**** EXTRACTED ENTRIES ****
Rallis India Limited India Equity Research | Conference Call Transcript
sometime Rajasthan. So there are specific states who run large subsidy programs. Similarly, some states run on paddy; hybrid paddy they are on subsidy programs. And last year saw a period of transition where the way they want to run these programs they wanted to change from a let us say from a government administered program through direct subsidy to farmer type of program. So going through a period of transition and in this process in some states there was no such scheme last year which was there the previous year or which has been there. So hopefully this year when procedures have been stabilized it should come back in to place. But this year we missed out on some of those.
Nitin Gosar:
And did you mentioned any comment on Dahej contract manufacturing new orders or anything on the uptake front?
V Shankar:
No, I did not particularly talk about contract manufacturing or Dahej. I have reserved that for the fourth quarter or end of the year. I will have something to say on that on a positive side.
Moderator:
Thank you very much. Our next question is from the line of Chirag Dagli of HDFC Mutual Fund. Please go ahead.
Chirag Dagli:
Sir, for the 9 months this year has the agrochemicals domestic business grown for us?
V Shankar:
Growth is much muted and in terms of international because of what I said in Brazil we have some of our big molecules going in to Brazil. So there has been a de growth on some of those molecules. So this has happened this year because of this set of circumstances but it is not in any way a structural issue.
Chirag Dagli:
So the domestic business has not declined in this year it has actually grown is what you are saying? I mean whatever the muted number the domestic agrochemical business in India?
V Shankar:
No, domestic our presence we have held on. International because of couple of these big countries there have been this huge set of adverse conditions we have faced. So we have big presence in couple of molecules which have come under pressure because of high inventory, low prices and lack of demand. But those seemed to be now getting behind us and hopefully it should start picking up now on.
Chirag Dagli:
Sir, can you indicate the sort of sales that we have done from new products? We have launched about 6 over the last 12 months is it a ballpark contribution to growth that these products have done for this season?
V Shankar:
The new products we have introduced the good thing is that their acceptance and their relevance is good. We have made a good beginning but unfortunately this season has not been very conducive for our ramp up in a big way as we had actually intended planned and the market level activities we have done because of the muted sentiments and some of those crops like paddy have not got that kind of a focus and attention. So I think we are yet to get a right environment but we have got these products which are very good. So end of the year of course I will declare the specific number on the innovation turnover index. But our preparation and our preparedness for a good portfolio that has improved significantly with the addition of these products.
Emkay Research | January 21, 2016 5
****
HOW TO COMPLETE THIS TASK → Each of the entries must be set down again exactly.

RESPONSE FOR THIS EXERCISE →
Rallis India Limited India Equity Research | Conference Call Transcript
sometime Rajasthan. So there are specific states who run large subsidy programs. Similarly, some states run on paddy; hybrid paddy they are on subsidy programs. And last year saw a period of transition where the way they want to run these programs they wanted to change from a let us say from a government administered program through direct subsidy to farmer type of program. So going through a period of transition and in this process in some states there was no such scheme last year which was there the previous year or which has been there. So hopefully this year when procedures have been stabilized it should come back in to place. But this year we missed out on some of those.
Nitin Gosar:
And did you mentioned any comment on Dahej contract manufacturing new orders or anything on the uptake front?
V Shankar:
No, I did not particularly talk about contract manufacturing or Dahej. I have reserved that for the fourth quarter or end of the year. I will have something to say on that on a positive side.
Moderator:
Thank you very much. Our next question is from the line of Chirag Dagli of HDFC Mutual Fund. Please go ahead.
Chirag Dagli:
Sir, for the 9 months this year has the agrochemicals domestic business grown for us?
V Shankar:
Growth is much muted and in terms of international because of what I said in Brazil we have some of our big molecules going in to Brazil. So there has been a de growth on some of those molecules. So this has happened this year because of this set of circumstances but it is not in any way a structural issue.
Chirag Dagli:
So the domestic business has not declined in this year it has actually grown is what you are saying? I mean whatever the muted number the domestic agrochemical business in India?
V Shankar:
No, domestic our presence we have held on. International because of couple of these big countries there have been this huge set of adverse conditions we have faced. So we have big presence in couple of molecules which have come under pressure because of high inventory, low prices and lack of demand. But those seemed to be now getting behind us and hopefully it should start picking up now on.
Chirag Dagli:
Sir, can you indicate the sort of sales that we have done from new products? We have launched about 6 over the last 12 months is it a ballpark contribution to growth that these products have done for this season?
V Shankar:
The new products we have introduced the good thing is that their acceptance and their relevance is good. We have made a good beginning but unfortunately this season has not been very conducive for our ramp up in a big way as we had actually intended planned and the market level activities we have done because of the muted sentiments and some of those crops like paddy have not got that kind of a focus and attention. So I think we are yet to get a right environment but we have got these products which are very good. So end of the year of course I will declare the specific number on the innovation turnover index. But our preparation and our preparedness for a good portfolio that has improved significantly with the addition of these products.
Emkay Research | January 21, 2016 5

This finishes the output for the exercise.